Subserosal fibroids should be classified based on the specific planes passing through the greatest diameter of the fibroid, as described by Leone et al: Class 0 (G0) - the fibroid is completely protruding into the cavity; Class 1 (G1) – wide base of fibroids ≥ 50% protrudes into the uterine cavity; and 2nd class (G2) with intrauterine part of fibroids<50% (рис.14).

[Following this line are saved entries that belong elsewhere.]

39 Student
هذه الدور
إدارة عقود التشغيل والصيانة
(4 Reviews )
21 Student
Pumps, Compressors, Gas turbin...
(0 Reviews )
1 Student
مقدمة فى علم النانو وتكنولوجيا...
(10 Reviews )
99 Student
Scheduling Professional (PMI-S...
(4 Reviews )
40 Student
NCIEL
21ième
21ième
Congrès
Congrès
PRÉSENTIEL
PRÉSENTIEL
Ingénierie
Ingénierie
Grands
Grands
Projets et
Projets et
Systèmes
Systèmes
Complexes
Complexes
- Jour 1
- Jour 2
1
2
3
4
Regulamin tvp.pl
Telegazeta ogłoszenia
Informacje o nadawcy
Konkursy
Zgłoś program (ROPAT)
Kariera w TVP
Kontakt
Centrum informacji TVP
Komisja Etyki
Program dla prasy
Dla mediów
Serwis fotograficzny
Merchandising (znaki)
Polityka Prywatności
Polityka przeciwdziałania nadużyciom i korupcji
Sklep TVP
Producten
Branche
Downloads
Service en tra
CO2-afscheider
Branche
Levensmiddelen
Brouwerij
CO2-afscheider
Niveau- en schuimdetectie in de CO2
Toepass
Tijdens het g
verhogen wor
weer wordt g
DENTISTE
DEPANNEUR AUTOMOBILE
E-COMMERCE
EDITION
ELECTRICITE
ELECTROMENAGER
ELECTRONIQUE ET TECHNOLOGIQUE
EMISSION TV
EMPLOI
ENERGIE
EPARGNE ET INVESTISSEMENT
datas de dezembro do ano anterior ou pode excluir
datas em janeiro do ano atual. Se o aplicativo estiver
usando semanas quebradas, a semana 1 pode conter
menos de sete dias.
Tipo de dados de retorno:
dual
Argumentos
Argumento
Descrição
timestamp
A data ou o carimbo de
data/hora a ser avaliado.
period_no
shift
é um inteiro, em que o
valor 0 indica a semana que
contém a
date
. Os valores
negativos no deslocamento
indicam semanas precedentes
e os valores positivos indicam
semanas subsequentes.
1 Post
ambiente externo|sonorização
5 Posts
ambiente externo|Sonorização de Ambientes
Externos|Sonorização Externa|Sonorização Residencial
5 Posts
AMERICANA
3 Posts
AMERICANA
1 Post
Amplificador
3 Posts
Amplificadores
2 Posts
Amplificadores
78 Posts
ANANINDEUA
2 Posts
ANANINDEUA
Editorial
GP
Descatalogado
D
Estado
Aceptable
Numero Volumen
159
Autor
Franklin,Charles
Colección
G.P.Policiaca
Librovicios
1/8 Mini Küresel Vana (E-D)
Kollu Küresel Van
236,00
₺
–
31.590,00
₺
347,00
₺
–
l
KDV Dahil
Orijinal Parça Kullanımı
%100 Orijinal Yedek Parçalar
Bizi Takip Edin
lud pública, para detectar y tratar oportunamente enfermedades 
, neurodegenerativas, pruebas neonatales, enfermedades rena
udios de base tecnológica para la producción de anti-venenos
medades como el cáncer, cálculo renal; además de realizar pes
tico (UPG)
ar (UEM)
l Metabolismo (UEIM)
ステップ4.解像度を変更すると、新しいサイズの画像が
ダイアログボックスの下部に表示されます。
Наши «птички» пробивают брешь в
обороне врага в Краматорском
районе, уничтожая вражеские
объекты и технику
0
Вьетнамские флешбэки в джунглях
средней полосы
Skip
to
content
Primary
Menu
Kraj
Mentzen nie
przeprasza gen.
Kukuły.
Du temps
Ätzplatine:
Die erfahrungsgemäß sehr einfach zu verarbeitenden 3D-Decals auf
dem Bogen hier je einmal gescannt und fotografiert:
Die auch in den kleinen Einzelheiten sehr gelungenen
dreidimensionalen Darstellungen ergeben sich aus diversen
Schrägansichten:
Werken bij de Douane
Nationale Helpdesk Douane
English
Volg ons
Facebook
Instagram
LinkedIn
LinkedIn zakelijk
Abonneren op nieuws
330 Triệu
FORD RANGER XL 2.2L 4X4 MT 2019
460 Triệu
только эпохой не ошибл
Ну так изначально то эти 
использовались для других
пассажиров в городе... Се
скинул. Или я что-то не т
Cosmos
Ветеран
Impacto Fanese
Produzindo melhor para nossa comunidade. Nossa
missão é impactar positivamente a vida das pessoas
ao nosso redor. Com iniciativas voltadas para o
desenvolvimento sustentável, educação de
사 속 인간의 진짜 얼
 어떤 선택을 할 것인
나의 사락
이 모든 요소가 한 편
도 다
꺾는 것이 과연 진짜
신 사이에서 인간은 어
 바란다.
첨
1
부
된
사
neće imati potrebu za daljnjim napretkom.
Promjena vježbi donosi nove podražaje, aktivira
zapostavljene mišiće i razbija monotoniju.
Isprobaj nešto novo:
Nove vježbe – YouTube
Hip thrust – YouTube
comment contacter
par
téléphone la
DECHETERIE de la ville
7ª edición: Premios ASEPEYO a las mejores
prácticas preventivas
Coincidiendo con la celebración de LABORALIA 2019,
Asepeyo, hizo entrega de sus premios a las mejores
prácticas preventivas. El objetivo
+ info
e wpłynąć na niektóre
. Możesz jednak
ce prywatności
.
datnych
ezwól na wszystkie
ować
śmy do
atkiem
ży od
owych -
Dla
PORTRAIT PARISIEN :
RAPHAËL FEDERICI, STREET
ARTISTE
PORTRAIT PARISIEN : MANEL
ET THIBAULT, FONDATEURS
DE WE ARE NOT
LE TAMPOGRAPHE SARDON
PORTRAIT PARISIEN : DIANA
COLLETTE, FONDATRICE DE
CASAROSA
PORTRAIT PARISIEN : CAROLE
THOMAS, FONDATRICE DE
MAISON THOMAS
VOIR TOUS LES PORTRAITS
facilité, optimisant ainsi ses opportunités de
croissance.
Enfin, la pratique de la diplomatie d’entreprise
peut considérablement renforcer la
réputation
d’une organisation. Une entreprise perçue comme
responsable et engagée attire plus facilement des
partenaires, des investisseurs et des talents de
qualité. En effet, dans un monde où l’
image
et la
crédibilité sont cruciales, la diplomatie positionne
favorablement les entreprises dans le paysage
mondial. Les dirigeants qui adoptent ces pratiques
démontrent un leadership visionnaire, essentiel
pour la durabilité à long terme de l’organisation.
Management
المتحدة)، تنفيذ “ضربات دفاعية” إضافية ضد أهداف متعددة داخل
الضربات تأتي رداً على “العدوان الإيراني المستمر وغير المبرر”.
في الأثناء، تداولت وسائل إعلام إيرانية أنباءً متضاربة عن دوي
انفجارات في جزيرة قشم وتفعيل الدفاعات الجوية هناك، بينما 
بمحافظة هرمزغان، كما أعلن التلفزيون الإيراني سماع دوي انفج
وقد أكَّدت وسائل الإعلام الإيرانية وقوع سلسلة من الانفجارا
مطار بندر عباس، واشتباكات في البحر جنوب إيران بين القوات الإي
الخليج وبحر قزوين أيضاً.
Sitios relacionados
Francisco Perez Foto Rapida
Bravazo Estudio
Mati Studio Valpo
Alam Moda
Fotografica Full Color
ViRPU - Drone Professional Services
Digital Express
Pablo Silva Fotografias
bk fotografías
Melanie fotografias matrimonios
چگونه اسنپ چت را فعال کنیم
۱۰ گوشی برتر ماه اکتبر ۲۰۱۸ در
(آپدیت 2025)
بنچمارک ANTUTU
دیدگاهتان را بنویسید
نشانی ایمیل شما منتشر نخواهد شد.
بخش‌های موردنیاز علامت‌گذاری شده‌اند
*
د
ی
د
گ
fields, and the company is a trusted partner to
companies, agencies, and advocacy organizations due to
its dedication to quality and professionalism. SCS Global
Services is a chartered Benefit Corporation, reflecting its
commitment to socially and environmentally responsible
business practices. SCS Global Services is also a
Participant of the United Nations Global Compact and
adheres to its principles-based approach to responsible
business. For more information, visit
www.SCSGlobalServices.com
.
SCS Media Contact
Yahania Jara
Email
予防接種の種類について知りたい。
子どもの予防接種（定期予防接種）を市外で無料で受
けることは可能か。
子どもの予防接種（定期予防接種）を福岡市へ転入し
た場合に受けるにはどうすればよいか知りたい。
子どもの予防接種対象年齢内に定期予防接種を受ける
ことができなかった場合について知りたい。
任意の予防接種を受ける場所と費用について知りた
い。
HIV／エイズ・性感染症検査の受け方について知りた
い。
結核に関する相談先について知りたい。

Fig. 14. Part of the fibroid protrudes into the uterine cavity during GIS or with pre-existing fluid in the uterine cavity: 100%, class 0 (a) ≥ 50%, class 1 (b)<50%, класс 2 (c).

DISCUSSION

We constructed a scoring system (REC) that can effectively distinguish between benign and malignant endometrial lesions. The REC scoring system correctly identified lesions in nine out of 10 postmenopausal women with endometrial thickness ≥ 5 mm. The scoring approach can be used to reduce the number of invasive procedures performed.

We used terms and classifications defined by the International Endometrial Tumor Analysis Group (IETA) that can be used to measure and describe pathology located in the uterine cavity. The main goal of this work is to create a list of terms and definitions that can be used both in the daily practice of doctors and in scientific research. To conduct research, we recommend using a device from GE.